- _AVAILABLE RECORDS_

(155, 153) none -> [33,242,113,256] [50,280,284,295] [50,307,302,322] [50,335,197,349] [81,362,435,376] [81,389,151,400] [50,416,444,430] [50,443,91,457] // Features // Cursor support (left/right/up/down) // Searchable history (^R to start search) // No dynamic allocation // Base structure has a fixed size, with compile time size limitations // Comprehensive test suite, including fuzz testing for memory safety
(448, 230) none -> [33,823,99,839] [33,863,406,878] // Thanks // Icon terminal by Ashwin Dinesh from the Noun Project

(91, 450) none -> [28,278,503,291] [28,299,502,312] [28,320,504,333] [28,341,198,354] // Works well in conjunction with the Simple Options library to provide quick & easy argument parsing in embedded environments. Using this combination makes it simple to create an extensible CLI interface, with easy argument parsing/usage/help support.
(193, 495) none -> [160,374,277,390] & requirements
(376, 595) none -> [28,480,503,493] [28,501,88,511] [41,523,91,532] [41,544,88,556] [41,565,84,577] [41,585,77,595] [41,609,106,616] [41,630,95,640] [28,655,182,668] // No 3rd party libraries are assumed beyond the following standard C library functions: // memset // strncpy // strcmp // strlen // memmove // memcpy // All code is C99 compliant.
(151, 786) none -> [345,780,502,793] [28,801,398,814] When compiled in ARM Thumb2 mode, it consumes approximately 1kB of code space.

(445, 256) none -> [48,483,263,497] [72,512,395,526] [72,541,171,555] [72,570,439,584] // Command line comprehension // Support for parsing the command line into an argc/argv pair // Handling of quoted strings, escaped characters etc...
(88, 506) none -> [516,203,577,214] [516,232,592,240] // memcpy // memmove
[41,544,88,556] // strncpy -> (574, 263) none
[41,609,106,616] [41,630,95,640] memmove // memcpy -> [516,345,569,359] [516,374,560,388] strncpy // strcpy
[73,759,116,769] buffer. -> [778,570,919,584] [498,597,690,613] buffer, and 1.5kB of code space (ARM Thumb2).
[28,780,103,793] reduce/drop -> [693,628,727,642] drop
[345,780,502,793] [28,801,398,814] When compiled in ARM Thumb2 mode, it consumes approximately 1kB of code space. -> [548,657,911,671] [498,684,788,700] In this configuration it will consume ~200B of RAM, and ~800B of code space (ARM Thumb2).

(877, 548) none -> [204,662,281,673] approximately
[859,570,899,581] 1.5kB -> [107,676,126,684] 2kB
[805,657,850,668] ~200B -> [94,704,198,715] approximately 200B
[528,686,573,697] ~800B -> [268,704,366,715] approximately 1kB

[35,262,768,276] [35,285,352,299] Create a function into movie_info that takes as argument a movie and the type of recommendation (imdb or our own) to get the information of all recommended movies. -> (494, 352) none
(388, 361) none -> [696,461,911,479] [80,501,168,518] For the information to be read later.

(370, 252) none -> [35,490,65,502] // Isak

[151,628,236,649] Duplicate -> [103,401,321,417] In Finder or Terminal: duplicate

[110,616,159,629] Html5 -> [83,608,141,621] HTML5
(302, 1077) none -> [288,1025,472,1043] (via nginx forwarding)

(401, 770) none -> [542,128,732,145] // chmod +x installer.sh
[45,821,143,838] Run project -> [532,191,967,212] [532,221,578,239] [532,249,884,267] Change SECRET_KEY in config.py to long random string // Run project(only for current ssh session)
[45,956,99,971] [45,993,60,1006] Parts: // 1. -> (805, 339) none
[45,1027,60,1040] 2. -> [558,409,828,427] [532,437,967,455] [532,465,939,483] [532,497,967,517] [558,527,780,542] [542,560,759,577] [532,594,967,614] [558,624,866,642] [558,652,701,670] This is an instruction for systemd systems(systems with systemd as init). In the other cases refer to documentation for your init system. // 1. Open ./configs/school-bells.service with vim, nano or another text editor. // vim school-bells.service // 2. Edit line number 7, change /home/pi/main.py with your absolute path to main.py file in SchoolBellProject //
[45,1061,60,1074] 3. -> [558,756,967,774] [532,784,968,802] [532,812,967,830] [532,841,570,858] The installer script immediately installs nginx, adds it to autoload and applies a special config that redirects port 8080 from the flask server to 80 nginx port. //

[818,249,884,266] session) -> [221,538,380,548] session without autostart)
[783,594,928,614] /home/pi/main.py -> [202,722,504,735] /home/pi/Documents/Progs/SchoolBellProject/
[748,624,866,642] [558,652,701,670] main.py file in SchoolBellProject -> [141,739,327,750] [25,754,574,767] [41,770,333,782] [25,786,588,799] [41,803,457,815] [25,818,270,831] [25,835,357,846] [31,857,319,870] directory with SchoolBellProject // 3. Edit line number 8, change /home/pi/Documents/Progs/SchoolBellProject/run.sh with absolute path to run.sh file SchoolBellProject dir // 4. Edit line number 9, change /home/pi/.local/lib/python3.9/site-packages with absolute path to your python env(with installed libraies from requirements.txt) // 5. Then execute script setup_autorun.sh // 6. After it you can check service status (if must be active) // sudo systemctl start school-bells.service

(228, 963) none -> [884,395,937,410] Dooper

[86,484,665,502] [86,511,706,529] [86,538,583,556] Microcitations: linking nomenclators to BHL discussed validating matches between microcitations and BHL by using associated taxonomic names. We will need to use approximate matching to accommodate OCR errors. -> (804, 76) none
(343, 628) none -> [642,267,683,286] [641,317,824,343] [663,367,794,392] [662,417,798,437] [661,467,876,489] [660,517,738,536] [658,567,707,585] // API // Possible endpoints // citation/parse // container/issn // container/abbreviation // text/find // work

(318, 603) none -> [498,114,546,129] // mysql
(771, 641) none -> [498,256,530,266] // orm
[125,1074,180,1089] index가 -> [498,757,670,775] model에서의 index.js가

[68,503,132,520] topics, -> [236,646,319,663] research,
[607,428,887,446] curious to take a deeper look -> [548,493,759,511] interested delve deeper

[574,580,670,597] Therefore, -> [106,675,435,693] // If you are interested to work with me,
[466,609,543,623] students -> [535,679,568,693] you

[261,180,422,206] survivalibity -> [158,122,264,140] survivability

- _WHAT THIS TASK INVOLVES_
Set every record down word for word, omitting none.

- _ANSWER TO THIS EXERCISE_
(155, 153) none -> [33,242,113,256] [50,280,284,295] [50,307,302,322] [50,335,197,349] [81,362,435,376] [81,389,151,400] [50,416,444,430] [50,443,91,457] // Features // Cursor support (left/right/up/down) // Searchable history (^R to start search) // No dynamic allocation // Base structure has a fixed size, with compile time size limitations // Comprehensive test suite, including fuzz testing for memory safety
(448, 230) none -> [33,823,99,839] [33,863,406,878] // Thanks // Icon terminal by Ashwin Dinesh from the Noun Project

(91, 450) none -> [28,278,503,291] [28,299,502,312] [28,320,504,333] [28,341,198,354] // Works well in conjunction with the Simple Options library to provide quick & easy argument parsing in embedded environments. Using this combination makes it simple to create an extensible CLI interface, with easy argument parsing/usage/help support.
(193, 495) none -> [160,374,277,390] & requirements
(376, 595) none -> [28,480,503,493] [28,501,88,511] [41,523,91,532] [41,544,88,556] [41,565,84,577] [41,585,77,595] [41,609,106,616] [41,630,95,640] [28,655,182,668] // No 3rd party libraries are assumed beyond the following standard C library functions: // memset // strncpy // strcmp // strlen // memmove // memcpy // All code is C99 compliant.
(151, 786) none -> [345,780,502,793] [28,801,398,814] When compiled in ARM Thumb2 mode, it consumes approximately 1kB of code space.

(445, 256) none -> [48,483,263,497] [72,512,395,526] [72,541,171,555] [72,570,439,584] // Command line comprehension // Support for parsing the command line into an argc/argv pair // Handling of quoted strings, escaped characters etc...
(88, 506) none -> [516,203,577,214] [516,232,592,240] // memcpy // memmove
[41,544,88,556] // strncpy -> (574, 263) none
[41,609,106,616] [41,630,95,640] memmove // memcpy -> [516,345,569,359] [516,374,560,388] strncpy // strcpy
[73,759,116,769] buffer. -> [778,570,919,584] [498,597,690,613] buffer, and 1.5kB of code space (ARM Thumb2).
[28,780,103,793] reduce/drop -> [693,628,727,642] drop
[345,780,502,793] [28,801,398,814] When compiled in ARM Thumb2 mode, it consumes approximately 1kB of code space. -> [548,657,911,671] [498,684,788,700] In this configuration it will consume ~200B of RAM, and ~800B of code space (ARM Thumb2).

(877, 548) none -> [204,662,281,673] approximately
[859,570,899,581] 1.5kB -> [107,676,126,684] 2kB
[805,657,850,668] ~200B -> [94,704,198,715] approximately 200B
[528,686,573,697] ~800B -> [268,704,366,715] approximately 1kB

[35,262,768,276] [35,285,352,299] Create a function into movie_info that takes as argument a movie and the type of recommendation (imdb or our own) to get the information of all recommended movies. -> (494, 352) none
(388, 361) none -> [696,461,911,479] [80,501,168,518] For the information to be read later.

(370, 252) none -> [35,490,65,502] // Isak

[151,628,236,649] Duplicate -> [103,401,321,417] In Finder or Terminal: duplicate

[110,616,159,629] Html5 -> [83,608,141,621] HTML5
(302, 1077) none -> [288,1025,472,1043] (via nginx forwarding)

(401, 770) none -> [542,128,732,145] // chmod +x installer.sh
[45,821,143,838] Run project -> [532,191,967,212] [532,221,578,239] [532,249,884,267] Change SECRET_KEY in config.py to long random string // Run project(only for current ssh session)
[45,956,99,971] [45,993,60,1006] Parts: // 1. -> (805, 339) none
[45,1027,60,1040] 2. -> [558,409,828,427] [532,437,967,455] [532,465,939,483] [532,497,967,517] [558,527,780,542] [542,560,759,577] [532,594,967,614] [558,624,866,642] [558,652,701,670] This is an instruction for systemd systems(systems with systemd as init). In the other cases refer to documentation for your init system. // 1. Open ./configs/school-bells.service with vim, nano or another text editor. // vim school-bells.service // 2. Edit line number 7, change /home/pi/main.py with your absolute path to main.py file in SchoolBellProject //
[45,1061,60,1074] 3. -> [558,756,967,774] [532,784,968,802] [532,812,967,830] [532,841,570,858] The installer script immediately installs nginx, adds it to autoload and applies a special config that redirects port 8080 from the flask server to 80 nginx port. //

[818,249,884,266] session) -> [221,538,380,548] session without autostart)
[783,594,928,614] /home/pi/main.py -> [202,722,504,735] /home/pi/Documents/Progs/SchoolBellProject/
[748,624,866,642] [558,652,701,670] main.py file in SchoolBellProject -> [141,739,327,750] [25,754,574,767] [41,770,333,782] [25,786,588,799] [41,803,457,815] [25,818,270,831] [25,835,357,846] [31,857,319,870] directory with SchoolBellProject // 3. Edit line number 8, change /home/pi/Documents/Progs/SchoolBellProject/run.sh with absolute path to run.sh file SchoolBellProject dir // 4. Edit line number 9, change /home/pi/.local/lib/python3.9/site-packages with absolute path to your python env(with installed libraies from requirements.txt) // 5. Then execute script setup_autorun.sh // 6. After it you can check service status (if must be active) // sudo systemctl start school-bells.service

(228, 963) none -> [884,395,937,410] Dooper

[86,484,665,502] [86,511,706,529] [86,538,583,556] Microcitations: linking nomenclators to BHL discussed validating matches between microcitations and BHL by using associated taxonomic names. We will need to use approximate matching to accommodate OCR errors. -> (804, 76) none
(343, 628) none -> [642,267,683,286] [641,317,824,343] [663,367,794,392] [662,417,798,437] [661,467,876,489] [660,517,738,536] [658,567,707,585] // API // Possible endpoints // citation/parse // container/issn // container/abbreviation // text/find // work

(318, 603) none -> [498,114,546,129] // mysql
(771, 641) none -> [498,256,530,266] // orm
[125,1074,180,1089] index가 -> [498,757,670,775] model에서의 index.js가

[68,503,132,520] topics, -> [236,646,319,663] research,
[607,428,887,446] curious to take a deeper look -> [548,493,759,511] interested delve deeper

[574,580,670,597] Therefore, -> [106,675,435,693] // If you are interested to work with me,
[466,609,543,623] students -> [535,679,568,693] you

[261,180,422,206] survivalibity -> [158,122,264,140] survivability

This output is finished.